韓非子 / 和氏第十三
王聞之,使人問其故,曰:「天下之刖者多矣,子奚哭之悲也?」和曰:「吾非悲刖也,悲夫寶玉而題之以石,貞士而名之以誑,此吾所以悲也。」王乃使玉人理其璞而得寶焉,遂命曰「和氏之璧」。夫珠玉,人主之所急也。和雖獻璞而未美,未爲主之害也,然猶兩足斬而寶乃論,論寶若此其難也。

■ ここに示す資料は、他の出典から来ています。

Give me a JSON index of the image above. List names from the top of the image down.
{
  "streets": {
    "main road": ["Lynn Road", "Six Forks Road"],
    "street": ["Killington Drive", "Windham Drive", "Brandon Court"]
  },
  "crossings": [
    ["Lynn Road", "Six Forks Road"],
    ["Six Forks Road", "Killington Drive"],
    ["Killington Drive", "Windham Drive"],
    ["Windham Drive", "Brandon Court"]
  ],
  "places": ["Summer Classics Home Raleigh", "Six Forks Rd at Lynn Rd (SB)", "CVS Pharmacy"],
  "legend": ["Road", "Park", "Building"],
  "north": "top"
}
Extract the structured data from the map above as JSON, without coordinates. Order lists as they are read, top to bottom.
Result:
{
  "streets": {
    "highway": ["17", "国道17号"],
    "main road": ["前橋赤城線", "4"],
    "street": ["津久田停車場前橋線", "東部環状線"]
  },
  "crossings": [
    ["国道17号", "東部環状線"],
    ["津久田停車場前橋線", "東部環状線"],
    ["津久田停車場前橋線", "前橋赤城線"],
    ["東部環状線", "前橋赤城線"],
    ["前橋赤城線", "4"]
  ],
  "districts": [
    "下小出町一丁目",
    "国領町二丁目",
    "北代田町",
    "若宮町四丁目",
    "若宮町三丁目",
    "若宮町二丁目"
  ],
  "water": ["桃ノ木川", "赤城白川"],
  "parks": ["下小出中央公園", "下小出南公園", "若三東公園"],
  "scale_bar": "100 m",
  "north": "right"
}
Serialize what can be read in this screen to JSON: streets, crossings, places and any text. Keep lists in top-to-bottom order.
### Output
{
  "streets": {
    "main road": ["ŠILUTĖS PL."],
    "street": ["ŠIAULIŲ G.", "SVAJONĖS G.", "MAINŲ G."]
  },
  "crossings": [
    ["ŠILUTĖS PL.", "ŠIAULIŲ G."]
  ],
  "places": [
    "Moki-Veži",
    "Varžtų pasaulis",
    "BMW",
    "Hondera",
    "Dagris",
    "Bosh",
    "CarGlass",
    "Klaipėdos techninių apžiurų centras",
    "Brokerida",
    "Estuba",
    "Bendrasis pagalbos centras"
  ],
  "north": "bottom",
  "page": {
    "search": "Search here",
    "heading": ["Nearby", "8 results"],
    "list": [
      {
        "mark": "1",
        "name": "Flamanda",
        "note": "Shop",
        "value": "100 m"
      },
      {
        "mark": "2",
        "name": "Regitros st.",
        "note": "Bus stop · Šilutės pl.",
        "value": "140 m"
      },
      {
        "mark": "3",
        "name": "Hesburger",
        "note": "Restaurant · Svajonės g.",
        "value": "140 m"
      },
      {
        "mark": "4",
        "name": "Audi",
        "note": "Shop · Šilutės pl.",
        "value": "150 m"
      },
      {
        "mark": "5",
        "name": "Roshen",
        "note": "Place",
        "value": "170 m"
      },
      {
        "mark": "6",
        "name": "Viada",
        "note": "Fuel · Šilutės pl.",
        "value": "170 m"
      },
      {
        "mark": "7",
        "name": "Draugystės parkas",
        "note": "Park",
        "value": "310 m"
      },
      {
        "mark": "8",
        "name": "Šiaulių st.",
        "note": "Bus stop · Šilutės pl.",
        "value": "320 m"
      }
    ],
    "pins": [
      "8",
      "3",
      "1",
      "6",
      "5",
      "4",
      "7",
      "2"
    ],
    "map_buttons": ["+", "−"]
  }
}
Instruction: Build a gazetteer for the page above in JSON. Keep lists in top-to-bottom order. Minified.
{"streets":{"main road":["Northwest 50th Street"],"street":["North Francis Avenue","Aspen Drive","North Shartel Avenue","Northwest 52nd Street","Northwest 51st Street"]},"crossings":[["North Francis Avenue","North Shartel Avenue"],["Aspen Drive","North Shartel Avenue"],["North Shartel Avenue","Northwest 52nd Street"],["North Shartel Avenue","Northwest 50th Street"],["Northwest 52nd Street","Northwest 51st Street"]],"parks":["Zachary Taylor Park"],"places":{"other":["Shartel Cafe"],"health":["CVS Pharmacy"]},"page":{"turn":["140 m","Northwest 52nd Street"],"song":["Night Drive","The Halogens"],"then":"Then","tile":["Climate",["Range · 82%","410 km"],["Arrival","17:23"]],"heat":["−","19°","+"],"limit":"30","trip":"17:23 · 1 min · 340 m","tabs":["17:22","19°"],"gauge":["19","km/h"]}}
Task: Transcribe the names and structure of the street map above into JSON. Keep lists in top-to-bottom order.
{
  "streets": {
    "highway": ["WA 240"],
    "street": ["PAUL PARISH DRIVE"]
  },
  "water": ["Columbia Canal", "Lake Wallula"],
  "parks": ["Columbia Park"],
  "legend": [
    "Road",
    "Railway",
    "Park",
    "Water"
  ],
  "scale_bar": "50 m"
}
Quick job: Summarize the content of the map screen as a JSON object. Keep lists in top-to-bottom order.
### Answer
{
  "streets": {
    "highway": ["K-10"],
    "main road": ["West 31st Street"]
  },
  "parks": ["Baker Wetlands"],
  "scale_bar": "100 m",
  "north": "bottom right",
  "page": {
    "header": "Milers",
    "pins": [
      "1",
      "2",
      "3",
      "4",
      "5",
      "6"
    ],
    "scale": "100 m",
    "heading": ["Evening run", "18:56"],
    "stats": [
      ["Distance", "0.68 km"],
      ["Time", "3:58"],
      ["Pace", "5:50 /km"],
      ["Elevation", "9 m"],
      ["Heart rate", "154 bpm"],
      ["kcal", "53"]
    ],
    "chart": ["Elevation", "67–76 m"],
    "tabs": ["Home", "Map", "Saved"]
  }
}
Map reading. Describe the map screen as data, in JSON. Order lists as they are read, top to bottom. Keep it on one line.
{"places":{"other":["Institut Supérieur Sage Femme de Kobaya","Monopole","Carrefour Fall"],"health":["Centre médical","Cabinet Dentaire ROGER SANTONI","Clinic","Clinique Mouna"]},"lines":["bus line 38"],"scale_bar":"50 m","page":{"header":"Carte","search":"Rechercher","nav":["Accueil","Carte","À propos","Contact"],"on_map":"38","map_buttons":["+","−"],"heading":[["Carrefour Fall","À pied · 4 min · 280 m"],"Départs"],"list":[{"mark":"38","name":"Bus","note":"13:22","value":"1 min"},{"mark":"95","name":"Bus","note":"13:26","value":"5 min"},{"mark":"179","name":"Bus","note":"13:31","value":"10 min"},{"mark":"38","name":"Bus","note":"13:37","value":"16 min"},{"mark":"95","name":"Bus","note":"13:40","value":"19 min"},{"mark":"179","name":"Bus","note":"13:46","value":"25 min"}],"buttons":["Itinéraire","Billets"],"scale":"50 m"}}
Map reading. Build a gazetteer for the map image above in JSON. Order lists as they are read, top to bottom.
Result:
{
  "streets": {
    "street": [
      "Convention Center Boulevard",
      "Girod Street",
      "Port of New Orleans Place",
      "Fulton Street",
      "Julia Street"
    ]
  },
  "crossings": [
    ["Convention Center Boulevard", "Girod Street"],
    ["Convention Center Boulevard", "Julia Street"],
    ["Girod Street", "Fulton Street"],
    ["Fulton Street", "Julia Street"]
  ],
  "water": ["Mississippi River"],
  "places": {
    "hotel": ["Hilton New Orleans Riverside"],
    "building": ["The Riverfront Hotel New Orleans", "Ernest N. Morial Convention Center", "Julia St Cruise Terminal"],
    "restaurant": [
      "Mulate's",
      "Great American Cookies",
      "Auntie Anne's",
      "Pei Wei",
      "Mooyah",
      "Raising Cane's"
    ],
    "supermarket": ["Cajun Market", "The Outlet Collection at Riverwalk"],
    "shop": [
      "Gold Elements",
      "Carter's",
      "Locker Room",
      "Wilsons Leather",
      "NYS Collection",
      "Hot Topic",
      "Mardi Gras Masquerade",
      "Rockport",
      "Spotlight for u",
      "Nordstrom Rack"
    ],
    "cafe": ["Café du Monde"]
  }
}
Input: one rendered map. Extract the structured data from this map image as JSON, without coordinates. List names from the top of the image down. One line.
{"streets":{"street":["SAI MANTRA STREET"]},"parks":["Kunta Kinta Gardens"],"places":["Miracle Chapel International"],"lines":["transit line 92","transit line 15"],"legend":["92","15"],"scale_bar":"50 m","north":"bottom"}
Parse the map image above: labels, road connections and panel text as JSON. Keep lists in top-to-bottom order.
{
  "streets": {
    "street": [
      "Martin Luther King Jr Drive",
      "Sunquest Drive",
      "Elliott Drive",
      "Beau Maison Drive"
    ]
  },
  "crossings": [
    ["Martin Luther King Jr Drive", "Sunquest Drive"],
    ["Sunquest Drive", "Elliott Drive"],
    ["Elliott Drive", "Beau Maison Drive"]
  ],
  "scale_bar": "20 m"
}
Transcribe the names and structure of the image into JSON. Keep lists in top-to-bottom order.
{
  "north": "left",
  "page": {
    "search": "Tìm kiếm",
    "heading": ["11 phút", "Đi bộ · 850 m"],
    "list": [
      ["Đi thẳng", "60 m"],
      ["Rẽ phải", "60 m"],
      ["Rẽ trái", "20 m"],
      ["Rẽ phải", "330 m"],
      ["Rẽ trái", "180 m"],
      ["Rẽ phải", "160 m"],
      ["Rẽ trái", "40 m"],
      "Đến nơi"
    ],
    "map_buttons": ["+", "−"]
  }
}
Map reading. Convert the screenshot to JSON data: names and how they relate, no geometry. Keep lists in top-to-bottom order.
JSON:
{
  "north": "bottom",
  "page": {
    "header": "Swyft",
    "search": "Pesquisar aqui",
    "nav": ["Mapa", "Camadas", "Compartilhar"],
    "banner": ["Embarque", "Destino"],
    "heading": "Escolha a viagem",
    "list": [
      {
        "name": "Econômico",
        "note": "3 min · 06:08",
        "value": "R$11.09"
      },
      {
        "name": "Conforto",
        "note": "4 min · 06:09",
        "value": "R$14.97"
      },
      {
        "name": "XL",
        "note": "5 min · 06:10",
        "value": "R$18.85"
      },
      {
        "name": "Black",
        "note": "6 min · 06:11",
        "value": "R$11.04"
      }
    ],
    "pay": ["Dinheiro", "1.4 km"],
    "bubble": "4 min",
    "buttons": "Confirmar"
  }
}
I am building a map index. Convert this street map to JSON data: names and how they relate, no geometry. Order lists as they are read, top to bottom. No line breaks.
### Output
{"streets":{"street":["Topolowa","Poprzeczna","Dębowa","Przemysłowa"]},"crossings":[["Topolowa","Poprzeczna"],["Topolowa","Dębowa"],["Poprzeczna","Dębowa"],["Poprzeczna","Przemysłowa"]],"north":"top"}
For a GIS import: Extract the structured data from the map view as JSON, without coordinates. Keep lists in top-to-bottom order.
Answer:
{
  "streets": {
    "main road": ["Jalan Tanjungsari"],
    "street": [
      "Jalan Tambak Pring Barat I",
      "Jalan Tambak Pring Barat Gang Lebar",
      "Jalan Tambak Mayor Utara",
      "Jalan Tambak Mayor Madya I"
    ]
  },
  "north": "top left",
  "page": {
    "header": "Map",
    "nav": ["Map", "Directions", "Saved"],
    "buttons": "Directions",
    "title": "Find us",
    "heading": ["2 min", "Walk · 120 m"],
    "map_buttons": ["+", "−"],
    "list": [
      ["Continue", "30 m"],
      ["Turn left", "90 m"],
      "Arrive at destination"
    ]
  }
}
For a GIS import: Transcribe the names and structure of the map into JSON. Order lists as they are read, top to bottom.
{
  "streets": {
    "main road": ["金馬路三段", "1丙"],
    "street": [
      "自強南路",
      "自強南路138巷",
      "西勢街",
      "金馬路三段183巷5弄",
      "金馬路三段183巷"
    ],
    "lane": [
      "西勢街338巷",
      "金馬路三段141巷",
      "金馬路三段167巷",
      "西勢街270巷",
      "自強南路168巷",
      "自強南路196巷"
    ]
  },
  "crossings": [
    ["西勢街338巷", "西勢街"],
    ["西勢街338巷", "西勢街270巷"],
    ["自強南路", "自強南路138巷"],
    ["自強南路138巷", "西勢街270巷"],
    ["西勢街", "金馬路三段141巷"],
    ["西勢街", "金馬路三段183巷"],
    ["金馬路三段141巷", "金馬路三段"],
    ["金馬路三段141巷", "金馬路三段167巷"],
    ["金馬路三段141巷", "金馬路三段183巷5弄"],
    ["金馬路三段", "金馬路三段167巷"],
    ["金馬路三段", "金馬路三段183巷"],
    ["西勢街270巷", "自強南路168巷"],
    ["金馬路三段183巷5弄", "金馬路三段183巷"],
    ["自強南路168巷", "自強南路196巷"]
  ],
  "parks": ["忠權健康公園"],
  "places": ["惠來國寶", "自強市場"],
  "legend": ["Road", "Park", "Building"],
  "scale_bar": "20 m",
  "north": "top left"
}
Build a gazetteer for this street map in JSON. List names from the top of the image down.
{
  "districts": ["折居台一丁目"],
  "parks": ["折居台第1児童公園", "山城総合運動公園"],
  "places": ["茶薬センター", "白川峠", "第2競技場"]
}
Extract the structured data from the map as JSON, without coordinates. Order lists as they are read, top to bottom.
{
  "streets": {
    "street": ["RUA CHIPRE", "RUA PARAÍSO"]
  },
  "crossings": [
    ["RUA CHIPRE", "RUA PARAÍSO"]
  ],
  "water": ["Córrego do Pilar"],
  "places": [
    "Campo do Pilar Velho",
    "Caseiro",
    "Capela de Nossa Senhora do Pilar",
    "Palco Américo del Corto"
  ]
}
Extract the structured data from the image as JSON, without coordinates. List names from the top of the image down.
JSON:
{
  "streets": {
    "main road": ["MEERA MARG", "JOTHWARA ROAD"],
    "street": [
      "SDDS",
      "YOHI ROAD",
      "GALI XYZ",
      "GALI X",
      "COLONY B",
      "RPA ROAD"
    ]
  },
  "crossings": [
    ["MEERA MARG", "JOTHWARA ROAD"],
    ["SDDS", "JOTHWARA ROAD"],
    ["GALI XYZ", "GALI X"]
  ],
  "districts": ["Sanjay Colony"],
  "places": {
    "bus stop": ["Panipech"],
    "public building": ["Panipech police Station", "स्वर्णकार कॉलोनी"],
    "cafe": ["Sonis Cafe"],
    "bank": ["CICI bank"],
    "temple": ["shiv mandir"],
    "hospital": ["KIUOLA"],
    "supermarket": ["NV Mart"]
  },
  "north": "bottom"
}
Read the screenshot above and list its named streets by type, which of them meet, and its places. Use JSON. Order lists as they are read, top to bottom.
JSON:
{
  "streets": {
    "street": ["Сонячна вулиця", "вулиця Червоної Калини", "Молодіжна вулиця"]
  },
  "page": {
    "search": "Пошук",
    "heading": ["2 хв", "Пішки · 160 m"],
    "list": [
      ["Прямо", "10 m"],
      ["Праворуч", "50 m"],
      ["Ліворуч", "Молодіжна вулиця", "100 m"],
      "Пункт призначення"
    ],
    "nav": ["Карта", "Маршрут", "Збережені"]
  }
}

新字:王聞之,使人問其故,曰:「天下之刖者多矣,子奚哭之悲也?」和曰:「吾非悲刖也,悲夫宝玉而題之以石,貞士而名之以誑,此吾所以悲也。」王乃使玉人理其璞而得宝焉,遂命曰「和氏之璧」。夫珠玉,人主之所急也。和雖献璞而未美,未為主之害也,然猶両足斬而宝乃論,論宝若此其難也。
書き下し
寶を論ずること此の若く其れ難きなり。
現代語訳
(この和氏の璧の逸話のように)本物の価値を見抜くことは、これほどまでに難しいものである。
解説
卞和という人が、磨けば都一番の宝玉になる原石を王に献上したのに、目利きの役人は「ただの石だ」と決めつけ、卞和は嘘つきの罪で両足を切られてしまいました。それでも彼が悲しんだのは自分の足ではなく、本物の値打ちが石ころ扱いされたことでした。後に磨かせてみると、本当に見事な宝玉だったのです。人の上に立つ人ほど、見た目が粗削りで扱いにくい人や、常識外れに見える思いつきの中にある本物の値打ちを見落としがちです。子供の突飛な発想、新人の生意気な意見、近所づきあいの中で誤解されている人の本心なども同じです。表面だけで「石」と切り捨てず、磨けばどう光るかを想像して見る目を持ちたいものです。